The Senator, who has built a reputation as a tireless promoter of individual freedom and small government, now chairs Frontiers of Freedom, a non-profit organization he established in January of 1995 immediately after retiring from the Senate. In its first year, Frontiers of Freedom established itself as a public policy organization with an edge. Its agenda includes preservation of property rights and reform of the Endangered Species Act, the privatization of Social Security, protection of civil liberties and the defeat of such big government initiatives as the antiterrorism bill and the national ID card legislation, and reform of the Food and Drug Administration. In February, he established the Frontiers of Freedom Institute, a 501 (c)(3), designed to study and research issues pertaining to limited government and Constitutional freedoms.
Wallop sits on the boards of Hubbell, Inc., El Paso Energy Company, and Sheridan State Bank.
In February of 1996, Steve Forbes asked Senator Wallop to be the General Chairman and Executive Director of his presidential bid.
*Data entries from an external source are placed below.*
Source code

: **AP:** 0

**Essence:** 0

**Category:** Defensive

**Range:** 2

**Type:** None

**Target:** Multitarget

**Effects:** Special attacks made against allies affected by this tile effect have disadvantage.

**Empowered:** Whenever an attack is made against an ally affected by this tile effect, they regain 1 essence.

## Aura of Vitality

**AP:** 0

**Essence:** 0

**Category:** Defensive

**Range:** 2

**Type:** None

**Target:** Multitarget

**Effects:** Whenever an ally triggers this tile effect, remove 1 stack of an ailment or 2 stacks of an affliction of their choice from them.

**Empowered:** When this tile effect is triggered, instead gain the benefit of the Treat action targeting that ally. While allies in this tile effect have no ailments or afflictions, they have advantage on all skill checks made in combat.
The immediate affect of his arrival led to specific changes in strategy and tactics which, in turn, led to primary victories in both Delaware and Arizona.
Graduating from Yale University in 1954 with a Bachelor of Arts degree, Senator Wallop served in the US Army as a First Lieutenant from 1955 to 1957 and was a member of the Wyoming Legislature from 1969 to 1976. His extensive business career includes management of the Wyoming ranch holdings he owns and establishment of a feedlot. He jointly ventured oil and gas development projects in Nebraska, Montana and Wyoming. Senator Wallop was an active real estate developer and investor. He continues to be a Wyoming rancher, businessman, and international consultant.